Affaire Tieboyou : le bailleur HLM LOGIREP poursuivi pour fichage ethnique et discrimination
L’affaire commence en juillet 2005. Salarié de la RATP, Frédéric Tieboyou vit alors avec sa mère dans un appartement du 20e arrondissement. Souhaitant changer de logement, il reçoit de son employeur une notification officielle le désignant comme attributaire d’un appartement de 3 pièces à Nanterre appartenant à la société LOGIREP, qui gère 25 000 logements en Ile-de-France. Quelques jours plus tard, il reçoit pourtant un courrier de refus de son dossier par la commission d’attribution, avec pour motif “mixité sociale”.
“ Il y a déjà assez de noirs dans cette tour ”
Frédéric Tieboyou décide d’entrer directement en contact avec la société LOGIREP. Au téléphone, on lui répond qu’il y a “déjà assez de noirs dans cette tour”. La suite de la discussion, enregistrée par M.Tieboyou, est édifiante. Loin de revenir sur ses propos, la salariée de l’agence persiste à justifier et à amplifier ses propos.
“- Sur cette tour en particulier, la tour Ouessant à Nanterre, y a déjà beaucoup de personnes d’origine africaine et antillaise.

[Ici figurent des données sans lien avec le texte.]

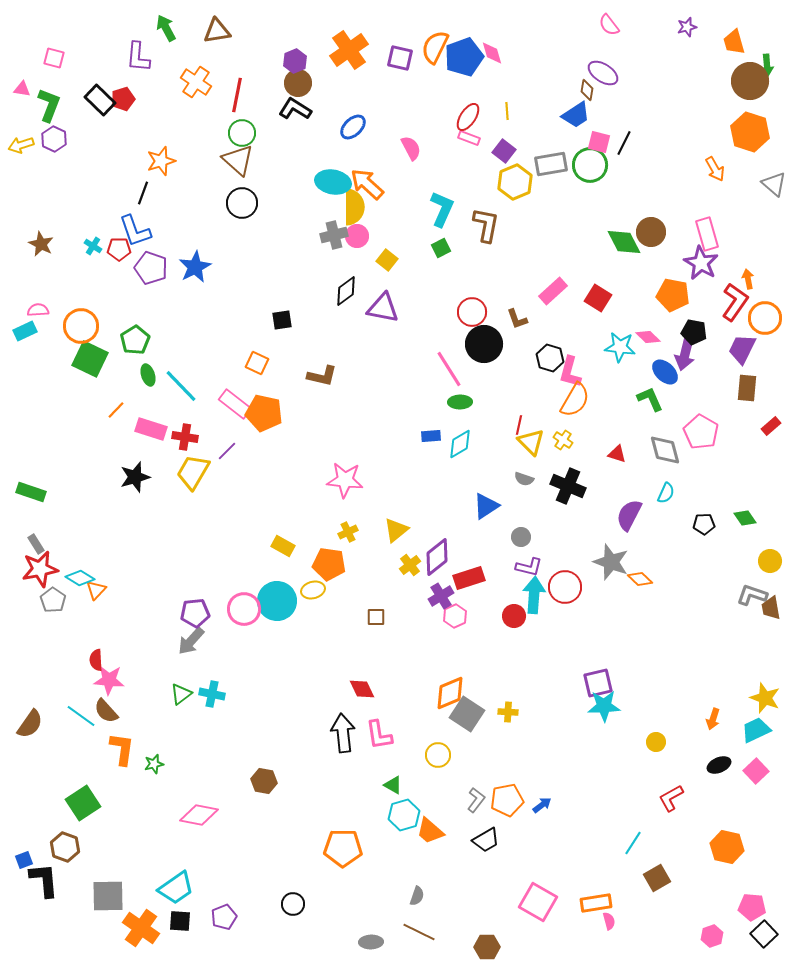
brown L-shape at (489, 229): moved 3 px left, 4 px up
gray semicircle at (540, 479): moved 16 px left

- Donc, moi parce que je suis français d’origine ivoirienne, je ne peux pas entrer dans cette tour ?
- Dans cette tour-là, non.”
“Ce n’est pas de la discrimination, c’est de la mixité” se défend la salariée de l’agence, s’appuyant même sur l’article 56 de la loi contre l’exclusion. Évidemment, il s’agit là d’interprétation totalement détournée de loi, dans le but de justifier les pratiques discriminantes de l’agence LOGIREP.
“Je ne pensais pas qu’il y avait des critères de race”, Frédéric Tieboyou
Choqué par les pratiques et les propos de LOGIREP, Frédéric Tieboyou décide de ne pas en rester là et s’adresse à SOS Racisme. Aidé par Samuel Thomas, alors Vice-Président de SOS Racisme, aujourd’hui Délégué Général de la Fédération Nationale des Maisons des Potes, il dépose une plainte en août 2005 pour discrimination et fichage ethnique contre LOGIREP. Une enquête a dépuis prouvé que l’agence classait ses locataires selon leurs origines raciales ou ethniques. Elle permet aussi de confirmer qu’il y a bien eu une discrimination raciale envers M.Tieboyou, ce qui renvoie LOGIREP devant le tribunal correctionnel de Nanterre le 7 mars 2014. Le jugement rendu le 2 mai 2014 a condamné la société LOGIREP à 20 000 € d’amende pour fichage ethnique. En outre, le bailleur social a été condamné à verser 10 000 € de dommages et intérêts à SOS Racisme et à la Maison des Potes, qui se sont portés parties civiles.
Malgré les résultats de l’enquête, le tribunal en a pourtant conclu que le bailleur ne pouvait être tenu responsable de la décision de rejet prononcée par la commission d’attribution. Selon Samuel Thomas, cette décision est “absurde”. “Nous allons faire appel sur cet aspect de la décision qui revient à exonérer LOGIREP de sa responsabilité. Une commission d’attribution n’est pas distincte de son bailleur.”
Une bataille importante remportée mais une guerre qui continue !
La sanction de LOGIREP pour fichage éthnique est une avancée indéniable dans cette affaire, malgré une amende “dérisoire” comparée au 1,725 millions d’euros d’amendes qui auraient pu être versés suite à l’instruction de cette affaire. Cette condamnation nous montre qu’il est possible de remporter de réelles victoires dans la lutte contre les discriminations. Après la décision du tribunal de ne pas condamner LOGIREP pour discriminations, la Maison des Potes a fait le choix de faire appel, et continuera donc à suivre ce dossier de près.